■ **REQUIRED ACTION**:
The data below holds the lines to copy: everything from the line containing "X180905D02*" to the line containing "X224498Y161001D02*", both ends included, set down exactly.

■ **SUPPLIED MATERIAL**:
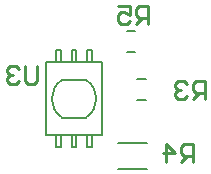
<source format=gbo>
G04*
G04 #@! TF.GenerationSoftware,Altium Limited,Altium Designer,24.2.2 (26)*
G04*
G04 Layer_Color=32896*
%FSLAX25Y25*%
%MOIN*%
G70*
G04*
G04 #@! TF.SameCoordinates,004D1183-16E1-436D-8927-E0D308D58255*
G04*
G04*
G04 #@! TF.FilePolarity,Positive*
G04*
G01*
G75*
%ADD12C,0.00787*%
%ADD13C,0.00500*%
%ADD14C,0.01000*%
D12*
X206029Y181597D02*
X208971D01*
X206029Y188487D02*
X208971D01*
X199661Y167331D02*
X209339D01*
X199661Y158669D02*
X209339D01*
X202529Y204445D02*
X205471D01*
X202529Y197555D02*
X205471D01*
D13*
X188936Y175700D02*
G03*
X188936Y188300I-3936J6300D01*
G01*
X181064D02*
G03*
X181064Y175700I3936J-6300D01*
G01*
X188937Y175701D02*
X189094D01*
X181063D02*
X188937D01*
X180905D02*
X181063D01*
X180905Y188299D02*
X181063D01*
X188937D01*
X189094D01*
X190905Y169795D02*
X194449D01*
X189331D02*
X190905D01*
X185787D02*
X189331D01*
X184213D02*
X185787D01*
X180669D02*
X184213D01*
X179095D02*
X180669D01*
X175551D02*
X179095D01*
X175551D02*
Y194205D01*
X179095D01*
X180669D01*
X184213D01*
X185787D01*
X189331D01*
X190905D01*
X194449D01*
Y169795D02*
Y194205D01*
X185787Y165858D02*
Y169795D01*
X184213Y165858D02*
X185787D01*
X184213D02*
Y169795D01*
X180669Y165858D02*
Y169795D01*
X179095Y165858D02*
X180669D01*
X179095D02*
Y169795D01*
X189331Y165858D02*
Y169795D01*
Y165858D02*
X190905D01*
Y169795D01*
X185787Y194205D02*
Y198142D01*
X184213D02*
X185787D01*
X184213Y194205D02*
Y198142D01*
X180669Y194205D02*
Y198142D01*
X179095D02*
X180669D01*
X179095Y194205D02*
Y198142D01*
X189331Y194205D02*
Y198142D01*
X190905D01*
Y194205D02*
Y198142D01*
D14*
X172498Y192999D02*
Y188001D01*
X171499Y187001D01*
X169499D01*
X168500Y188001D01*
Y192999D01*
X166500Y191999D02*
X165501Y192999D01*
X163501D01*
X162502Y191999D01*
Y191000D01*
X163501Y190000D01*
X164501D01*
X163501D01*
X162502Y189000D01*
Y188001D01*
X163501Y187001D01*
X165501D01*
X166500Y188001D01*
X209498Y207001D02*
Y212999D01*
X206499D01*
X205500Y211999D01*
Y210000D01*
X206499Y209000D01*
X209498D01*
X207499D02*
X205500Y207001D01*
X199502Y212999D02*
X203500D01*
Y210000D01*
X201501Y211000D01*
X200501D01*
X199502Y210000D01*
Y208001D01*
X200501Y207001D01*
X202501D01*
X203500Y208001D01*
X224498Y161001D02*
Y166999D01*
X221499D01*
X220500Y165999D01*
Y164000D01*
X221499Y163000D01*
X224498D01*
X222499D02*
X220500Y161001D01*
X215501D02*
Y166999D01*
X218500Y164000D01*
X214502D01*
X228498Y182001D02*
Y187999D01*
X225499D01*
X224500Y186999D01*
Y185000D01*
X225499Y184000D01*
X228498D01*
X226499D02*
X224500Y182001D01*
X222500Y186999D02*
X221501Y187999D01*
X219501D01*
X218502Y186999D01*
Y186000D01*
X219501Y185000D01*
X220501D01*
X219501D01*
X218502Y184000D01*
Y183001D01*
X219501Y182001D01*
X221501D01*
X222500Y183001D01*
M02*

</source>
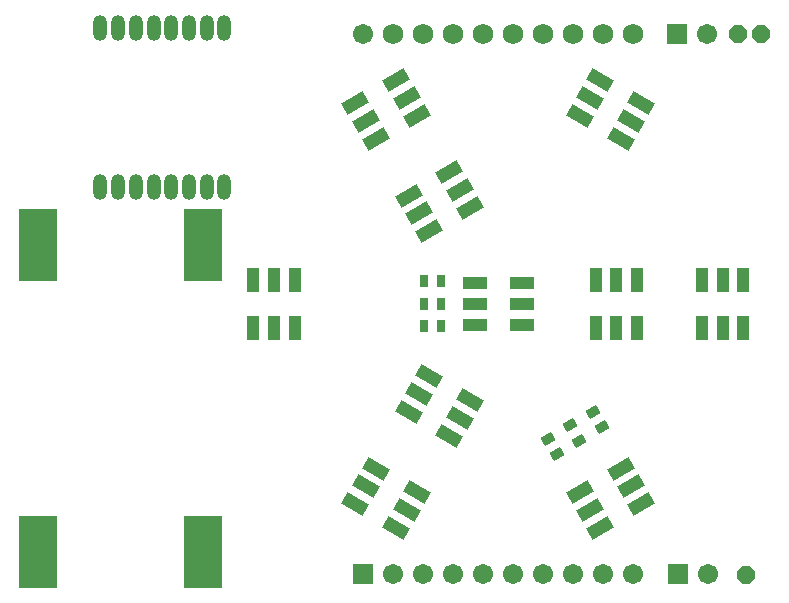
<source format=gts>
G04 Layer_Color=8388736*
%FSLAX25Y25*%
%MOIN*%
G70*
G01*
G75*
%ADD30R,0.12611X0.24422*%
%ADD31O,0.04737X0.08674*%
G04:AMPARAMS|DCode=32|XSize=82.68mil|YSize=43.31mil|CornerRadius=0mil|HoleSize=0mil|Usage=FLASHONLY|Rotation=30.000|XOffset=0mil|YOffset=0mil|HoleType=Round|Shape=Rectangle|*
%AMROTATEDRECTD32*
4,1,4,-0.02497,-0.03942,-0.04663,-0.00192,0.02497,0.03942,0.04663,0.00192,-0.02497,-0.03942,0.0*
%
%ADD32ROTATEDRECTD32*%

G04:AMPARAMS|DCode=33|XSize=82.68mil|YSize=43.31mil|CornerRadius=0mil|HoleSize=0mil|Usage=FLASHONLY|Rotation=330.000|XOffset=0mil|YOffset=0mil|HoleType=Round|Shape=Rectangle|*
%AMROTATEDRECTD33*
4,1,4,-0.04663,0.00192,-0.02497,0.03942,0.04663,-0.00192,0.02497,-0.03942,-0.04663,0.00192,0.0*
%
%ADD33ROTATEDRECTD33*%

%ADD34R,0.04331X0.08268*%
G04:AMPARAMS|DCode=35|XSize=41.47mil|YSize=31.62mil|CornerRadius=0mil|HoleSize=0mil|Usage=FLASHONLY|Rotation=210.000|XOffset=0mil|YOffset=0mil|HoleType=Round|Shape=Rectangle|*
%AMROTATEDRECTD35*
4,1,4,0.01005,0.02406,0.02586,-0.00333,-0.01005,-0.02406,-0.02586,0.00333,0.01005,0.02406,0.0*
%
%ADD35ROTATEDRECTD35*%

%ADD36R,0.03162X0.04147*%
%ADD37R,0.08268X0.04331*%
%ADD38C,0.06706*%
%ADD39R,0.06706X0.06706*%
%ADD40C,0.06800*%
%ADD41P,0.06278X8X22.5*%
D30*
X-153559Y-82705D02*
D03*
X-98441D02*
D03*
Y19658D02*
D03*
X-153559D02*
D03*
D31*
X-132669Y92076D02*
D03*
X-126764D02*
D03*
X-120858D02*
D03*
X-114953D02*
D03*
X-109047D02*
D03*
X-103142D02*
D03*
X-97236D02*
D03*
X-91331D02*
D03*
Y38876D02*
D03*
X-97236D02*
D03*
X-103142D02*
D03*
X-109047D02*
D03*
X-114953D02*
D03*
X-120858D02*
D03*
X-126764D02*
D03*
X-132669D02*
D03*
D32*
X-16311Y43999D02*
D03*
X-12866Y38032D02*
D03*
X-9421Y32066D02*
D03*
X-23059Y24192D02*
D03*
X-26504Y30158D02*
D03*
X-29949Y36125D02*
D03*
X34027Y-74685D02*
D03*
X30582Y-68718D02*
D03*
X27138Y-62752D02*
D03*
X40776Y-54878D02*
D03*
X44221Y-60844D02*
D03*
X47666Y-66811D02*
D03*
X-47666Y66811D02*
D03*
X-44221Y60844D02*
D03*
X-40776Y54878D02*
D03*
X-27138Y62752D02*
D03*
X-30582Y68718D02*
D03*
X-34027Y74685D02*
D03*
D33*
X47666Y66811D02*
D03*
X44221Y60844D02*
D03*
X40776Y54878D02*
D03*
X27138Y62752D02*
D03*
X30582Y68718D02*
D03*
X34027Y74685D02*
D03*
X-27138Y-62752D02*
D03*
X-30582Y-68718D02*
D03*
X-34027Y-74685D02*
D03*
X-47666Y-66811D02*
D03*
X-44221Y-60844D02*
D03*
X-40776Y-54878D02*
D03*
X-29949Y-36125D02*
D03*
X-26504Y-30158D02*
D03*
X-23059Y-24192D02*
D03*
X-9421Y-32066D02*
D03*
X-12866Y-38032D02*
D03*
X-16311Y-43999D02*
D03*
D34*
X-81693Y-7874D02*
D03*
X-74803D02*
D03*
X-67913D02*
D03*
Y7874D02*
D03*
X-74803D02*
D03*
X-81693D02*
D03*
X81693Y-7874D02*
D03*
X74803D02*
D03*
X67913D02*
D03*
Y7874D02*
D03*
X74803D02*
D03*
X81693D02*
D03*
X46260Y-7874D02*
D03*
X39370D02*
D03*
X32480D02*
D03*
Y7874D02*
D03*
X39370D02*
D03*
X46260D02*
D03*
D35*
X34476Y-41057D02*
D03*
X31524Y-35943D02*
D03*
X26976Y-45557D02*
D03*
X24024Y-40443D02*
D03*
X19476Y-50057D02*
D03*
X16524Y-44943D02*
D03*
D36*
X-19047Y7500D02*
D03*
X-24953D02*
D03*
X-19047Y0D02*
D03*
X-24953D02*
D03*
X-19047Y-7500D02*
D03*
X-24953D02*
D03*
D37*
X-7874Y-6890D02*
D03*
Y0D02*
D03*
Y6890D02*
D03*
X7874D02*
D03*
Y0D02*
D03*
Y-6890D02*
D03*
D38*
X70000Y-90000D02*
D03*
X-25000Y-90124D02*
D03*
X45000D02*
D03*
X35000D02*
D03*
X25000D02*
D03*
X15000D02*
D03*
X5000D02*
D03*
X-5000D02*
D03*
X-15000D02*
D03*
X-35000D02*
D03*
X-45000Y90079D02*
D03*
X69500Y90000D02*
D03*
D39*
X60000Y-90000D02*
D03*
X-45000Y-90124D02*
D03*
X59500Y90000D02*
D03*
D40*
X-34963Y90126D02*
D03*
X-24974D02*
D03*
X-14984D02*
D03*
X-4995D02*
D03*
X4995D02*
D03*
X14984D02*
D03*
X24974D02*
D03*
X34963D02*
D03*
X44953D02*
D03*
D41*
X87500Y90000D02*
D03*
X80000D02*
D03*
X82500Y-90500D02*
D03*
M02*

</source>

■ **ANSWER FOR THE TASK**:
X180905D02*
X181063D01*
X180905Y188299D02*
X181063D01*
X188937D01*
X189094D01*
X190905Y169795D02*
X194449D01*
X189331D02*
X190905D01*
X185787D02*
X189331D01*
X184213D02*
X185787D01*
X180669D02*
X184213D01*
X179095D02*
X180669D01*
X175551D02*
X179095D01*
X175551D02*
Y194205D01*
X179095D01*
X180669D01*
X184213D01*
X185787D01*
X189331D01*
X190905D01*
X194449D01*
Y169795D02*
Y194205D01*
X185787Y165858D02*
Y169795D01*
X184213Y165858D02*
X185787D01*
X184213D02*
Y169795D01*
X180669Y165858D02*
Y169795D01*
X179095Y165858D02*
X180669D01*
X179095D02*
Y169795D01*
X189331Y165858D02*
Y169795D01*
Y165858D02*
X190905D01*
Y169795D01*
X185787Y194205D02*
Y198142D01*
X184213D02*
X185787D01*
X184213Y194205D02*
Y198142D01*
X180669Y194205D02*
Y198142D01*
X179095D02*
X180669D01*
X179095Y194205D02*
Y198142D01*
X189331Y194205D02*
Y198142D01*
X190905D01*
Y194205D02*
Y198142D01*
D14*
X172498Y192999D02*
Y188001D01*
X171499Y187001D01*
X169499D01*
X168500Y188001D01*
Y192999D01*
X166500Y191999D02*
X165501Y192999D01*
X163501D01*
X162502Y191999D01*
Y191000D01*
X163501Y190000D01*
X164501D01*
X163501D01*
X162502Y189000D01*
Y188001D01*
X163501Y187001D01*
X165501D01*
X166500Y188001D01*
X209498Y207001D02*
Y212999D01*
X206499D01*
X205500Y211999D01*
Y210000D01*
X206499Y209000D01*
X209498D01*
X207499D02*
X205500Y207001D01*
X199502Y212999D02*
X203500D01*
Y210000D01*
X201501Y211000D01*
X200501D01*
X199502Y210000D01*
Y208001D01*
X200501Y207001D01*
X202501D01*
X203500Y208001D01*
X224498Y161001D02*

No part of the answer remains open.